You have to place what’s happening at Barnard and Columbia right now in this larger national context. And the House subcommittee that you’re talking about, the hearings on antisemitism on college campuses, the Biden’s administration issuing of guidelines around antisemitism on campus, I think the core issue here — oh, and I will also add the Department of Education Office of Civil Rights, that is investigating a number of schools around the country. I think part of the problem with this is the creation or the assumption that any criticism of the state of Israel is, in fact, antisemitic, and the ways in which, as you mentioned, donors, trustees and alumni are having undue influence on the ways in which there is space to critique the state of Israel on college campuses.
The AAUP has principles of academic freedom that state very clearly that the purpose of academic freedom is to protect the academe as a space for the production and dissemination of knowledge, that serves the public irrespective of governmental, corporate or institutional interests. And so, what we’re seeing right now is a violation of that, at Barnard, at Columbia, at Harvard, at Brown, and Penn, and a shutting down of debate, particularly around Palestine. And this is precisely why the New York Civil Liberties Union wrote this open letter to the Barnard administration about control of websites.

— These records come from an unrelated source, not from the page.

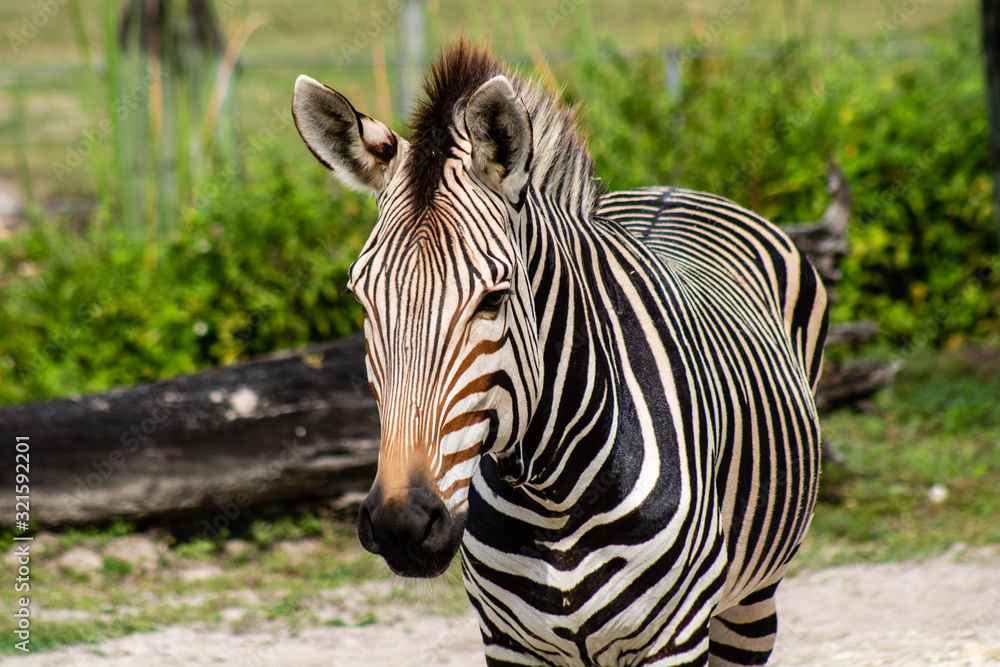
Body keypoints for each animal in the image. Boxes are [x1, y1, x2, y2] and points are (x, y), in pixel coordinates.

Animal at [292, 41, 827, 667]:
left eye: (494, 299)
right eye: (361, 300)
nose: (402, 524)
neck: (555, 495)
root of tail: (673, 191)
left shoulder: (677, 636)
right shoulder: (509, 642)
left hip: (750, 602)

AMY GOODMAN: Professor Nadasen, I want to end by asking about your own background. You said you have been outspoken on Palestinian issues for quite some time. You said your profile is on the Canary Mission website. We just spoke to the investigative journalist James Bamford about the Canary Mission and what it has been doing around profiling students and professors in the United States. People go to democracynow.org. But why you are interested in this issue? Can you talk about where you were born, and what that means for your analysis of the situation in the Middle East?

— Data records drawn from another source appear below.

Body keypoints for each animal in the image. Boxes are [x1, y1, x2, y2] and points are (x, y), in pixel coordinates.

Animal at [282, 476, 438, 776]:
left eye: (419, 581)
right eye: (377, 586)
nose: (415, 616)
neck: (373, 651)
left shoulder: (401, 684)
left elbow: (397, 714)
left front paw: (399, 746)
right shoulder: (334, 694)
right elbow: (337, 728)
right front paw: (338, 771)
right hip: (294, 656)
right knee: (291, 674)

PREMILLA NADASEN: I was born in South Africa under apartheid. I lived there as a child and moved to the United States, but went back periodically. So I was deeply impacted by apartheid in South Africa and became active in the anti-apartheid movement in high school, and then in college, and knew about what was happening in Palestine, but don’t think I fully understood.

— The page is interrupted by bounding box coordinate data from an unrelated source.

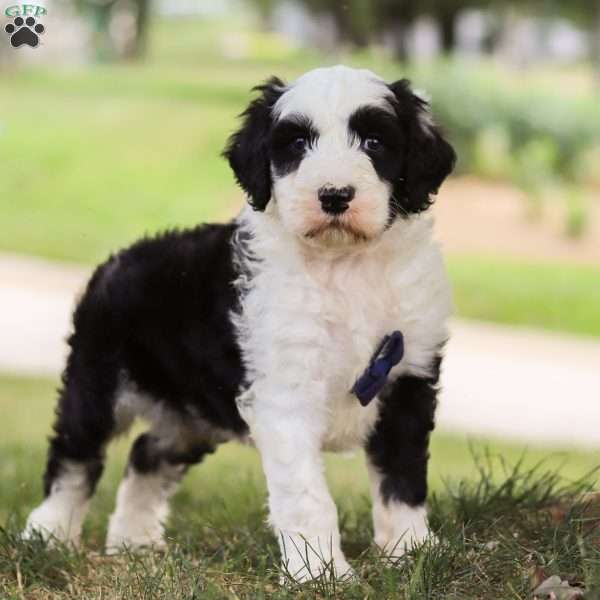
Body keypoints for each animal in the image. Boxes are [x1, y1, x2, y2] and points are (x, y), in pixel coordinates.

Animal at [23, 64, 454, 580]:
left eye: (374, 142)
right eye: (296, 143)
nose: (334, 196)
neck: (345, 267)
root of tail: (118, 259)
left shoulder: (407, 379)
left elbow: (402, 478)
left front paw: (411, 552)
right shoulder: (286, 395)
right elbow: (308, 498)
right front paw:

I did go on a delegation to Palestine for the first time. My first time in the region was in 2011 on a women of color delegation. And, Amy, I will just have to say I was shocked by what I saw. And I was shocked mostly with the parallels I saw to apartheid South Africa — the gates, the control of roads, the control of movement, the checkpoints, the use of military force, threatening military force, soldiers with guns. The areas we went to were essentially a militarized state. And even though I had spoken out about Palestine prior to that, I think traveling there and seeing for myself what is happening in Palestine had a real impact on how I could understand and see the issue there. And so I made a commitment at that point to continue to speak out, and to speak out whenever I could, because I think it’s unconscionable. I think what has been happening for decades in Palestine is unconscionable.
And I think what we’re really seeing now is a collective punishment and mass starvation in Gaza and unprecedented attacks in the West Bank. And it’s something that’s being supported by U.S. dollars. So I think it’s very important that we, as Americans who are paying tax dollars that are going to support the Israeli state, speak out about the things that we think are morally just, morally right, and to try to have — and to vote — and to vote as a way to make our voices heard.
AMY GOODMAN: Well, Premilla Nadasen, we want to thank you so much for being with us, professor of history at Barnard College, co-director of the Barnard Center for Research on Women, one of close to 1,000 educators who have signed a statement, the headline, “Solidary in Opposition to the Repressive Climate on US Campuses.” The list is growing.